Question for Consideration

  • What are the powers, role, and responsibilities of the liquidator to affect  a sale of assets of the corporate debtor in liquidation proceedings?
  • Whether NCLAT has jurisdiction under provisions of the Code and/or in Liquidation Proceedings to modify the mode of sale adopted by the liquidator?

What the Supreme Court Held

  • The SC set aside NCLAT's directions to restart the entire process of Private Sale by issuing fresh notices to prospective buyers. The SC directed that all eligible bidders who had made Earnest Money Deposit, would be entitled to participate in negotiations with the liquidator for private sale, within a period of 4 (four) weeks. Hence, the Civil Appeal filed by R.K. Industries was dismissed and the Civil Appeal filed by Welspun was partly allowed by the SC in its final disposition.
  • The liquidator is enjoined with the responsibility to secure the assets and goods of the corporate debtor under Section 35 (1) (b) of the Code read with the Liquidation Regulations.
  • The liquidator is authorized to sell the immovable and movable property of the corporate debtor through a public auction or a private contract, either collectively, or in a piecemeal manner. The liquidator may also apply to the Adjudicating Authority (NCLT), for appropriate orders or directions as may be considered necessary.
  • The prescribed procedure under the Code and Liquidation Regulations, is to protect and preserve the assets of the corporate debtor in liquidation, and to proceed to sell them at the best possible price.
  • The liquidator is permitted to consult the stakeholders who are entitled to distribution of the sale proceeds, but the opinion of the stakeholders is not binding on the liquidator as per the proviso to Section 35 (2) of the Code.
  • There is no vested right that accrues to bidders in liquidation sale beyond the express terms of the offer documents, as the liquidator may elect to undertake private sale of the assets of the corporate debtor, in order to attain maximization of value and a higher and quicker recovery for the stakeholders, to avoid delay, and to provide a guaranteed timeline for completion of the liquidation proceedings.
  • The scope of judicial review in commercial transactions is fairly limited, and the Court ought to restrain itself from substituting its decisions with that of the tendering agency.

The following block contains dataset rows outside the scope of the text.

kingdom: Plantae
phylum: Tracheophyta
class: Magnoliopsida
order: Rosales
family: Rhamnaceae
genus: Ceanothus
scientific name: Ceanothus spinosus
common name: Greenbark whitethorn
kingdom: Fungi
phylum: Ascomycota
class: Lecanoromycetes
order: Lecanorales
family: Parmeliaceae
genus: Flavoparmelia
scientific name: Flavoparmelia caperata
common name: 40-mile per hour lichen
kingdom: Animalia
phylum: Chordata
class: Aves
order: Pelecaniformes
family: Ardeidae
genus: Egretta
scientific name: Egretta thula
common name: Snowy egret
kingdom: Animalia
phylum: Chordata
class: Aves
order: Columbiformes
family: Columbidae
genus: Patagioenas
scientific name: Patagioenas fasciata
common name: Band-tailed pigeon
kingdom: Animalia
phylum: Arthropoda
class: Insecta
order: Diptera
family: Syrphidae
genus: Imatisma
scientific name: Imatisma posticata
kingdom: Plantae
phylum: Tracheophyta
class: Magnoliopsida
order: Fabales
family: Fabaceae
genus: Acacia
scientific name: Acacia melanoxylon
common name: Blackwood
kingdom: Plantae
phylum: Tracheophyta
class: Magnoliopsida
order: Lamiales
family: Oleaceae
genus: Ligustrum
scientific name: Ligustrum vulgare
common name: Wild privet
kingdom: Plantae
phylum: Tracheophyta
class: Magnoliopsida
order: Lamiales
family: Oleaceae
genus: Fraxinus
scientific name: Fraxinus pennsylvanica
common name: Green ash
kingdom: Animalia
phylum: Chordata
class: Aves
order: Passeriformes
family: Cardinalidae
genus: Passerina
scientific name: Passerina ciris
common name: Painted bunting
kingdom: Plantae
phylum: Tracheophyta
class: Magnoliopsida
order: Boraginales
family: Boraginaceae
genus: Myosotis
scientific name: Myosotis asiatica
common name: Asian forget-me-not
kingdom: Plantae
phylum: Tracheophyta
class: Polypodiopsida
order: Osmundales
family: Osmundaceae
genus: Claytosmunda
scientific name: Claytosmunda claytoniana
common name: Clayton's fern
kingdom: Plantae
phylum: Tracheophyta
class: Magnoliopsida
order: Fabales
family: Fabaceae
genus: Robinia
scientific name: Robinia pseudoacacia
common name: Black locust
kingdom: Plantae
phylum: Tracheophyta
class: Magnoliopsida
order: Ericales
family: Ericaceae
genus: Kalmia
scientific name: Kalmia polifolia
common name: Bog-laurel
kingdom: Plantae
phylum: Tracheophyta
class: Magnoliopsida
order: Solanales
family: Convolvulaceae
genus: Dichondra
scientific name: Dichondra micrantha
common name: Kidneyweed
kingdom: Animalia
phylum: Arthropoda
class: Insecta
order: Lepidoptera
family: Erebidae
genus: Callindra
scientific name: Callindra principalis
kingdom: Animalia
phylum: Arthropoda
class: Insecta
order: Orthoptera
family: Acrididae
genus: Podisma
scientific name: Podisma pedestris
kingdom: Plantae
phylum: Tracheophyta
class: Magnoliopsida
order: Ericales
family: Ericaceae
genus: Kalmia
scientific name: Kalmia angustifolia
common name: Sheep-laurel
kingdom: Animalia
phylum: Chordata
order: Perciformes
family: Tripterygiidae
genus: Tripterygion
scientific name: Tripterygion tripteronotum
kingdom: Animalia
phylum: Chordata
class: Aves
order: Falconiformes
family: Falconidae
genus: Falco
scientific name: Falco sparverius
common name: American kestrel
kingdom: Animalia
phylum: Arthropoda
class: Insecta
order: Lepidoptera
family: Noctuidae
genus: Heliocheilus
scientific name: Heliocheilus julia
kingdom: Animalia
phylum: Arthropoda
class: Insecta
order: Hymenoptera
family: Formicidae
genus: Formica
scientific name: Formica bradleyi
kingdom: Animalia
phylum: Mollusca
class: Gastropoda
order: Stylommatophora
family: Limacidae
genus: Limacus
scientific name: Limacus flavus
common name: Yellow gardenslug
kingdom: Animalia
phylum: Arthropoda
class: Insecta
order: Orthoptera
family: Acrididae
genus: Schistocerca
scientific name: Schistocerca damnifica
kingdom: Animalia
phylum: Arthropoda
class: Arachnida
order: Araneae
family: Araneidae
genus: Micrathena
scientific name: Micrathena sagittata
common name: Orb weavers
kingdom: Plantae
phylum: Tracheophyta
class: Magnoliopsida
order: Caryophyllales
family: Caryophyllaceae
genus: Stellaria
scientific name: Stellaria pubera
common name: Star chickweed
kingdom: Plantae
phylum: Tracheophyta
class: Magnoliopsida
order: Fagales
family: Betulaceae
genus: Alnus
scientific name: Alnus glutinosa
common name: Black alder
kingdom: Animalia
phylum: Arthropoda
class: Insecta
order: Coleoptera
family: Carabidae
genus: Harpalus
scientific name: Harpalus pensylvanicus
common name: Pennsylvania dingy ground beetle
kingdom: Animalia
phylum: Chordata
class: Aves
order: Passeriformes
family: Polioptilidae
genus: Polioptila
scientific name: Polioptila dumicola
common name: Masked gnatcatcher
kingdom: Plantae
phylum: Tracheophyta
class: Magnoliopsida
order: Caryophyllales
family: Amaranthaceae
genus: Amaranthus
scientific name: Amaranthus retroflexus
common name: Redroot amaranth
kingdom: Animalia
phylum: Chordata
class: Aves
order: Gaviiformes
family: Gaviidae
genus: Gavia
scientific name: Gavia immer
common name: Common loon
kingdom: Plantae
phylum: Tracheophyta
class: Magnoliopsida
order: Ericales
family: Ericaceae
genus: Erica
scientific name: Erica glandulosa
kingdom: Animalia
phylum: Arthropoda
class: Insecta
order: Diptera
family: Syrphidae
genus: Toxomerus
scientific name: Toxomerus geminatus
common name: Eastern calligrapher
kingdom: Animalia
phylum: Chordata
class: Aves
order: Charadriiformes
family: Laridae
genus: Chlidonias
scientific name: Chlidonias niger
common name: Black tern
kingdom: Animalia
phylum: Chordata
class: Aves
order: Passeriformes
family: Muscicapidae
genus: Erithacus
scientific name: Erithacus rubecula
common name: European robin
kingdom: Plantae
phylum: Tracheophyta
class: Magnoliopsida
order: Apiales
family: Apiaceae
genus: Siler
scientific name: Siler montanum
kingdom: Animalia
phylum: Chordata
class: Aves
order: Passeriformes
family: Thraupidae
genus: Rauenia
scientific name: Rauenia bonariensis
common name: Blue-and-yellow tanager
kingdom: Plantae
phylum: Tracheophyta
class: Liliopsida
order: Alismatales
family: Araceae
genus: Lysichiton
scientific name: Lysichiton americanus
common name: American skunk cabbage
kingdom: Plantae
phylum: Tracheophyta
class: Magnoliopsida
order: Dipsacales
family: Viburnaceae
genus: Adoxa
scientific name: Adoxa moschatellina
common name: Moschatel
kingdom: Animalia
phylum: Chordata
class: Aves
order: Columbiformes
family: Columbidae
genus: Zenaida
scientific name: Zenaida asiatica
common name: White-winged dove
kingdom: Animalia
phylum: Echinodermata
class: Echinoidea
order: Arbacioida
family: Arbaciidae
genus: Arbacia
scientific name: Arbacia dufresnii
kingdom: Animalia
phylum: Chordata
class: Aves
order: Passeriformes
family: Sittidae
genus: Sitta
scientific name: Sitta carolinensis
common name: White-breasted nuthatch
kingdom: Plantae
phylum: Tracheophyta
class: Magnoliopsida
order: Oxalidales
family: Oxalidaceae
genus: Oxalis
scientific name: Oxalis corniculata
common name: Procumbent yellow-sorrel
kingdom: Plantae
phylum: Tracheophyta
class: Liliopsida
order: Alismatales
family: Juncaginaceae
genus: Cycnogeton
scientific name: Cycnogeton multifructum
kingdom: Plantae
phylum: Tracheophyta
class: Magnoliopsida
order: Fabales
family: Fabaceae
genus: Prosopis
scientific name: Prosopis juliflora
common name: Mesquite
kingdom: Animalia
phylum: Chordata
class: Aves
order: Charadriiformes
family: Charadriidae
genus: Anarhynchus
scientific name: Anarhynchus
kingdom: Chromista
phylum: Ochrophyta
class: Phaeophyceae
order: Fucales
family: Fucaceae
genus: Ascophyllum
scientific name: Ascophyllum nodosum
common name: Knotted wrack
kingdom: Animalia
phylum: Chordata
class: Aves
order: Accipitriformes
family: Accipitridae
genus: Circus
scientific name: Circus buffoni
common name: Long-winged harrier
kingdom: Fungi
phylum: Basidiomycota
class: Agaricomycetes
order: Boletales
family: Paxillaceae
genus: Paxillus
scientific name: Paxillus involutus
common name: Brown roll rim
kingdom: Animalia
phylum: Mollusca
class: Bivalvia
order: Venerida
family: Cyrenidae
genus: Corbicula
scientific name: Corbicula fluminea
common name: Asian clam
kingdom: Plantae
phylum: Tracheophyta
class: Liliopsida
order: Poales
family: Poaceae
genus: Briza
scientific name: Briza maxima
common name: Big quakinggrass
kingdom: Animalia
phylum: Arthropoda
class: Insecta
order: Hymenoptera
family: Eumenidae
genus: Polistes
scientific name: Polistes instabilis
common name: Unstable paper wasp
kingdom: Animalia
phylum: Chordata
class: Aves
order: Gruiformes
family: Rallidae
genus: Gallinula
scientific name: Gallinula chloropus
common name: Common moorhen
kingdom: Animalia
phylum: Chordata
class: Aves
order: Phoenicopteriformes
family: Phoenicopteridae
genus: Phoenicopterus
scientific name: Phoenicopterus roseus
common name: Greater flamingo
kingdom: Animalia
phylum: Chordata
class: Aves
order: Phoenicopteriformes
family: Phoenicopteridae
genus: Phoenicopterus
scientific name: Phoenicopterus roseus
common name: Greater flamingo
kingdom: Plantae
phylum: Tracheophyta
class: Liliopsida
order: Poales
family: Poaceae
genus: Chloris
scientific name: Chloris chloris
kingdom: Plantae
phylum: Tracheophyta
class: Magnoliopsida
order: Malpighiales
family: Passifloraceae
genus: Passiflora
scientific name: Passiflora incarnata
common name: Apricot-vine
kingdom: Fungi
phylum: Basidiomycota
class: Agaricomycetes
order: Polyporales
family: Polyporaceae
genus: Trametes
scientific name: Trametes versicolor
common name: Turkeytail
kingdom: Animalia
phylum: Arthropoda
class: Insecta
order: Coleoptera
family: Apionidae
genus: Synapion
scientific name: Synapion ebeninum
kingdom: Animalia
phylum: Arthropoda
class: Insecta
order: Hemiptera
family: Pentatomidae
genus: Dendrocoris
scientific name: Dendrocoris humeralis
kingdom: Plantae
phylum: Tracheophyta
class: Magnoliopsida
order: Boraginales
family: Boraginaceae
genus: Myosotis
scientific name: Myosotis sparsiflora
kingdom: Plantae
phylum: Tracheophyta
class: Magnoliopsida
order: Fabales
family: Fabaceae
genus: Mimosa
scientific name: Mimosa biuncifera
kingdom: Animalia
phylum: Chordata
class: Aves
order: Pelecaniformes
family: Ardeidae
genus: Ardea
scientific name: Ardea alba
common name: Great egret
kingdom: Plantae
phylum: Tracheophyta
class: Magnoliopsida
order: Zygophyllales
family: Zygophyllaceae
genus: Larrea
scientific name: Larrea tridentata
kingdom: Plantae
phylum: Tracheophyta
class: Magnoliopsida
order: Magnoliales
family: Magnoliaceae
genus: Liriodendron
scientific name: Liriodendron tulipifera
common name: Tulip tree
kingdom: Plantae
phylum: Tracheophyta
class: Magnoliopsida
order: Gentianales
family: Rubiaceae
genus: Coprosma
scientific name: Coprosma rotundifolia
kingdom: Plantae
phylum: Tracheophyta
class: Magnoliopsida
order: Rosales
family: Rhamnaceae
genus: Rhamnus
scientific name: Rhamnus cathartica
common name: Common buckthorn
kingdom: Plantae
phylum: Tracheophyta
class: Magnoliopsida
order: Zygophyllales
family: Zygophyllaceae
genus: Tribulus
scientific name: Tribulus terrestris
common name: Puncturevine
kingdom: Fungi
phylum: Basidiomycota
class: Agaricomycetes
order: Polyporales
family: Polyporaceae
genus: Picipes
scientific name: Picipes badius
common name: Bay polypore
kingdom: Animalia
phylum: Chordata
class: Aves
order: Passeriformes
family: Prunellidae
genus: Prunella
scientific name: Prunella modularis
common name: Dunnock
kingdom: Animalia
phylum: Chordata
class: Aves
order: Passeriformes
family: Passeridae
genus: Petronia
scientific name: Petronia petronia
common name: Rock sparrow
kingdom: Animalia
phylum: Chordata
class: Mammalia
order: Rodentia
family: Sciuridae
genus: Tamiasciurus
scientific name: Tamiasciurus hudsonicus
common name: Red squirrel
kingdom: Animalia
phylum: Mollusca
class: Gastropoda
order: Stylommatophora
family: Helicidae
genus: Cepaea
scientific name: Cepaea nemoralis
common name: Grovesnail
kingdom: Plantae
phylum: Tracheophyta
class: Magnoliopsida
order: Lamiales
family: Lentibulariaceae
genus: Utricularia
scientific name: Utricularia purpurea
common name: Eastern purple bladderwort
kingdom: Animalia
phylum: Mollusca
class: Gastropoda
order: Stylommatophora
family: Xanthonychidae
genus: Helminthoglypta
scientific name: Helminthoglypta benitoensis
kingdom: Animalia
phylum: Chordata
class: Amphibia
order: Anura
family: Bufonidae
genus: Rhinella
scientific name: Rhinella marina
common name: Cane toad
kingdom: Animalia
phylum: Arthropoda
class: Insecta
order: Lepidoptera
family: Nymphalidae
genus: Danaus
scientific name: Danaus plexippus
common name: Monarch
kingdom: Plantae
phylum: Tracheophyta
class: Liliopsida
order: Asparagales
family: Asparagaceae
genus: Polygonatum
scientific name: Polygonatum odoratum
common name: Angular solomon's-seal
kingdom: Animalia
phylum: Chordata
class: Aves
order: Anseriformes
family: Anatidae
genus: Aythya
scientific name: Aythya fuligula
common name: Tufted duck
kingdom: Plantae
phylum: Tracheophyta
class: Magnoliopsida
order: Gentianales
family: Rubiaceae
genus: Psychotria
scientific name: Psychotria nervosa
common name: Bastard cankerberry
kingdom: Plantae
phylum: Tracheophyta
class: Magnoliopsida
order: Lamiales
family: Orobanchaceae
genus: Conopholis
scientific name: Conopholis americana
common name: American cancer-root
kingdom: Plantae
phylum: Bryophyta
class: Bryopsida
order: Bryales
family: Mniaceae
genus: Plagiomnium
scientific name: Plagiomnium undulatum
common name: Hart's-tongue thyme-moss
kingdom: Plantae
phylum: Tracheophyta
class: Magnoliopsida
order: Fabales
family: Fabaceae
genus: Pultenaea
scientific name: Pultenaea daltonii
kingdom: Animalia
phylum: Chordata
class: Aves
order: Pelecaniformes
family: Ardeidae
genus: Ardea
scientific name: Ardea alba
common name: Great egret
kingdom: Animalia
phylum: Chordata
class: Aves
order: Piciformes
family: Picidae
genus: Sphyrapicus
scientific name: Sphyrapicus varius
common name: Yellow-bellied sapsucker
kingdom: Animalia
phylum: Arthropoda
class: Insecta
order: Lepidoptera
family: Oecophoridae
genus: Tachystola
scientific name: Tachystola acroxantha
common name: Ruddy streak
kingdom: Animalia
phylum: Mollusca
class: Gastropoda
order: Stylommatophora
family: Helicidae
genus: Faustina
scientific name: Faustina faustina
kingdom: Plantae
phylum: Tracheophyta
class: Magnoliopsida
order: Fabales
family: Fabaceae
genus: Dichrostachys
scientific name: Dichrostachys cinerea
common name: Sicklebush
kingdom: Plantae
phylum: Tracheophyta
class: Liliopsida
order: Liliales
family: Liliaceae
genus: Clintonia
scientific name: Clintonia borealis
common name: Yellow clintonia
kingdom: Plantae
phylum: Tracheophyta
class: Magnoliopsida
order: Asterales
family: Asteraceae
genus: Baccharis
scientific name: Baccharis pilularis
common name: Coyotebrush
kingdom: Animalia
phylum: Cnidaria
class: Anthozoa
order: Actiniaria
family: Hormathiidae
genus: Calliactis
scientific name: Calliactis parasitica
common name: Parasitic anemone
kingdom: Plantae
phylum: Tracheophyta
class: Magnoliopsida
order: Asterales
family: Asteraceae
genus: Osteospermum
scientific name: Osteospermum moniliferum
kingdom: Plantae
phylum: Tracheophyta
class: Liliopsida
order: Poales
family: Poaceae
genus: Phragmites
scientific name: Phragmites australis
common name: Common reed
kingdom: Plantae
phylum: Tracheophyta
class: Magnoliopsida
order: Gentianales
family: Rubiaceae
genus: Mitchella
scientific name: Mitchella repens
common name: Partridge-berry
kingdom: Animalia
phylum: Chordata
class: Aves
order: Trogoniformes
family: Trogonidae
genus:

The SC held that the scope of judicial review at the stage of liquidation sale is limited, as the NCLT and NCLAT cannot interfere in commercial transactions and purely business driven decisions taken during the liquidation sale process. The SC pointed out that NCLTs and NCLAT are not courts of equity and cannot exercise plenary powers as their jurisdiction is limited.